Point de principe "à travail égal, salaire égal", sur la scène de la salle Richelieu ! Phèdre n'est pas Ismène, et Monsieur Jourdain encore moins Covielle, bien que le véritable meneur de la pièce ne soit pas celui que l'on croit.
"Dès que l'on a un peu joué, on se sent moins esclave de l'argent" écrivait Tristan Bernard, dans Auteurs, acteurs, spectateurs ; aucun aphorisme n'est moins vrai, lorsqu'il s'agit de comédiens, même au "Français".
Aucun des 87 articles du "décret de Moscou" de 1812, qui régit encore, peu ou prou, le statut de la Comédie-Française, ne dicte la conduite d'un acteur désavoué par ses pairs sociétaires, ne règle la question de sa rémunération à l'aune de l'égalité salariale.
Il faut avoir l'opiniâtreté d'un Lekain, pour dépasser sa taille -petite-, sa démarche -pesante-, ses traits -vulgaires- et sa voix -sourde-, et surtout le mépris des autres comédiens, pour intégrer, en 1752, après dix-sept mois d'attente et sur décision expresse du roi, la prestigieuse troupe du jeu de paume de l'Etoile, et devenir l'un des plus grands maître de sa génération.
Il faut avoir l'orgueil d'un Talma pour, exclu de la Comédie-Française en 1791 pour accointance avec le pouvoir jacobin, revenir triomphalement, en 1799, et devenir "l'acteur préféré de Napoléon", après avoir joué Cinna, la pièce de Corneille.
Il faut avoir, encore, le courage et le talent de Rachel, pour qu'analphabète l'on devienne l'égérie du tout-Paris, et sous le pinceau de Jean-Léon Gérôme, entrer au Panthéon des illustres tragédiennes de Corneille, de Racine et de Voltaire. C'est qu'en interprétant Camille de Horace, dont la recette s'élevait à 735 francs le premier soir, pour atteindre dix-huit jours plus tard, la somme de 4 889 francs, la comédienne et héroïne de Sarah Bernhardt, sacrifiait au bonheur des pauvres, bénéficiaires du droit éponyme versé, après chaque représentation, aux hospices.
◆ ◆ ◆ ◆
*Consigne*. Prolongez le texte sur les comédiens de la Comédie-Française en repartant de sa dernière phrase. Les données qui suivent n'ont aucun rapport avec le texte sur les comédiens de la Comédie-Française.
◆ ◆ ◆ ◆
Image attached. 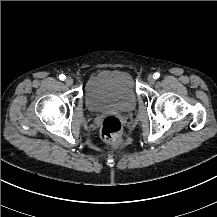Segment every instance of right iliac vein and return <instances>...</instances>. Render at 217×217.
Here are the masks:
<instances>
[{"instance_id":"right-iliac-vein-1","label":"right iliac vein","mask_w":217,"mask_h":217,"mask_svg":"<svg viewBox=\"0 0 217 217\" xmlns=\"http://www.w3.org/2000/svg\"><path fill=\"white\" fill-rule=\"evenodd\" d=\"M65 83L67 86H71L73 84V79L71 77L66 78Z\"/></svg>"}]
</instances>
◆ ◆ ◆ ◆
*Résultat attendu*.
Il faut avoir, enfin, le panache d'une Sarah Bernhardt pour, au firmament de sa gloire, en 1880, démissionner du "Français" et créer sa propre compagnie pour partir jouer à travers le monde et faire fortune avant de s'en revenir interpréter la Dame aux camélias, dans son propre théâtre.
Point de cette opiniâtreté, de cet orgueil, de ce courage, ni de ce panache là, chez ce comédien désoeuvré face au jugement de ses pairs sociétaires, face à l'inégalité salariale originelle entre les talents, quand bien même le statut de la Comédie-Française serait des plus protecteurs, pour que la troupe oeuvre en toute sérénité, dans un esprit fraternel, au service de la culture française, dans tout son éclat.
Il faut claquer la porte avec fracas, et clamer, tel Cyrano, son mépris des quolibets, plutôt que d'invoquer l'argutie juridique, la prise d'acte de rupture, l'inégalité salariale et pourquoi pas le non paiement d'heures supplémentaires, pour rappel intempestif de la part du public ! Par où l'on voit qu'il apparaît pour moins incongru que le métier de comédien, de saltimbanque, tombe dans le giron du droit commun du travail ; il faut savoir garder des troupes de l'Hôtel Guénégaud et de celle de l'Hôtel de Bourgogne, toute l'irrévérence d'un Molière, qui bien que décédé sept ans avant sa création, anime encore, 331 ans plus tard, la verve et l'enthousiasme de ceux qui, chaque soir, clament les vers de Racine ou de Marivaux, à nul autre pareil.
Tout cela c'est la faute d'Eschyle direz-vous : s'il n'avait pas introduit sur scène un deuxième comédien face au choeur grec, Thespis serait resté seul en scène et son orgueil n'aurait point commandé à ce que son talent soit mieux reconnu, monnaie sonnante et trébuchante à l'appui, que celui des autres comédiens partageant la réplique.